Ex-Daily Show host Jon Stewart calls 'politics' as usual the place where 'solutions go to die'
Jon Stewart (Photo: Comedy Central screen capture)

Former "Daily Show" host Jon Stewart knows a lot about the entrenched problems in Washington. He's concerned that is the culprit behind Congressional resistance to continue funding the 9/11 account that helps survivors and those who helped in the aftermath.

In an interview with MSNBC host David Gura questioned how Stewart's "advantage on Washington" has changed since leaving Comedy Central. But Stewart swore it was about the same. He brought up the "brokenness" in Washington and the remembrance of some things that bring people together for bipartisan support. Sept. 11 was once that.

"The optimism comes from being part of a more grassroots efforts and realizing that something happens when they come together in that town that the politics of that town I think supersede any of -- I like to say politics is where solutions go to die," Stewart explained. "They go to die because calculation starts to change. Everything they do down there is a self-conscious calculation."

He said that politicians make it less about people and more about doing the bare minimum they have to get re-elected and spending the rest of their time working to keep their jobs.

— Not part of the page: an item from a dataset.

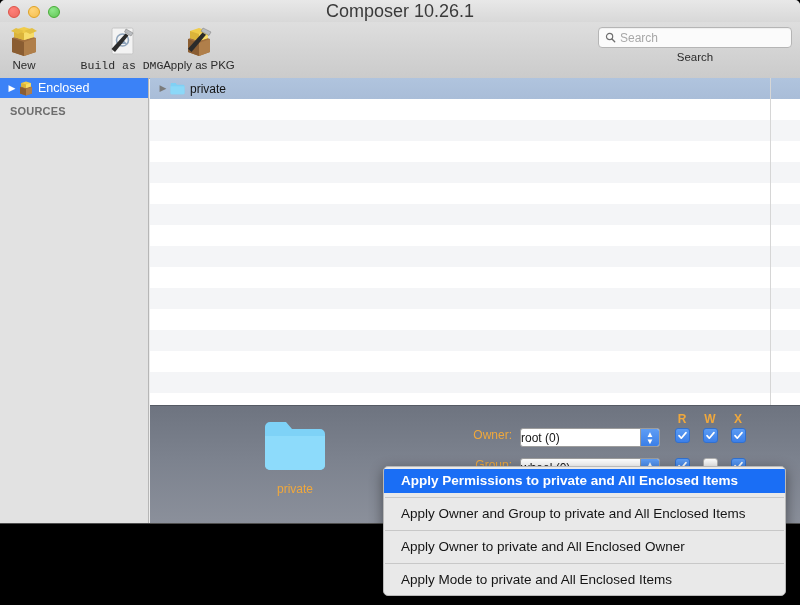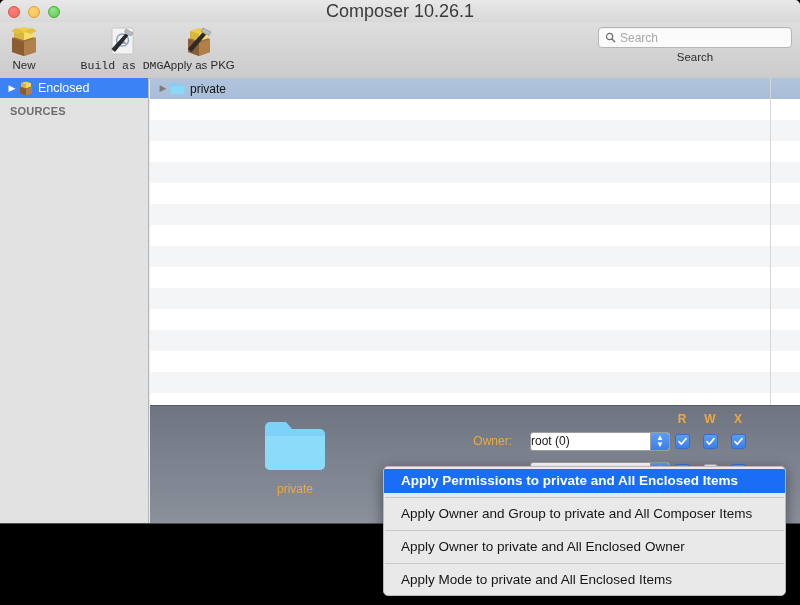"Owner:" .perm-row { align-items: center -> none; gap: 10px -> none }
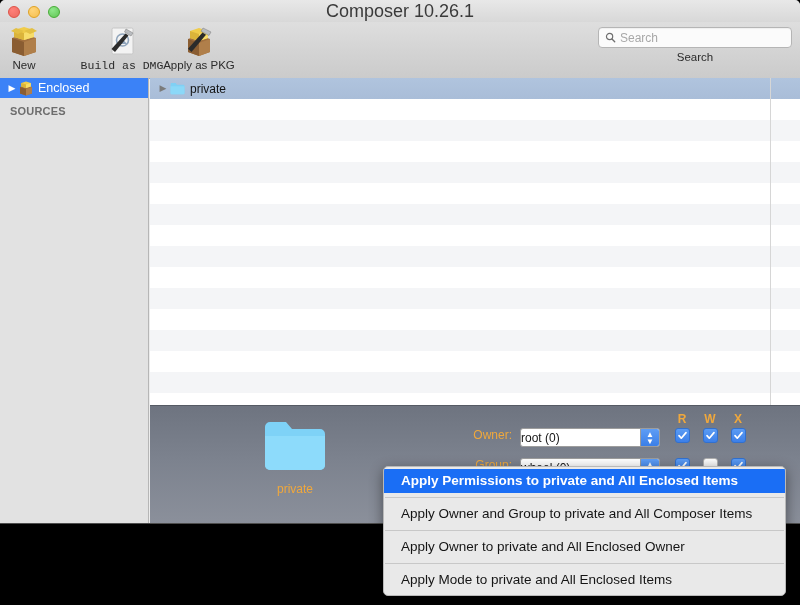"Apply Owner and Group to" div.menu-item { text: Composer -> Enclosed }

"'I've got a constituency and if I make a move over here and they forget the reality is on the ground for people,'" was Stewart's assessment. "That's generally what I see there. Washington is about reelection, not about service because there's a whole other argument. In the perpetual campaign that it's become, the idea of campaigns and reelections are so far removed from the idea of governance and we have a system that's really good at reelecting people and not very effective at governing."

He went on to say that there is a shift in the system for the incentives. If people look back on Sen. John McCain with nostalgia they should understand Washington was never a place that functioned smoothly. Rather, it took people like McCain working diligently for solutions.

"I think, as I've seen the grassroots rise up and you're seeing it in different areas, hopefully, they'll be able to break through that in permanent -- that shield that's -- you know," he continued. "Man, you've been down there. What do Congress people do four or five hours a day? They're on the phone making calls. For what? For money."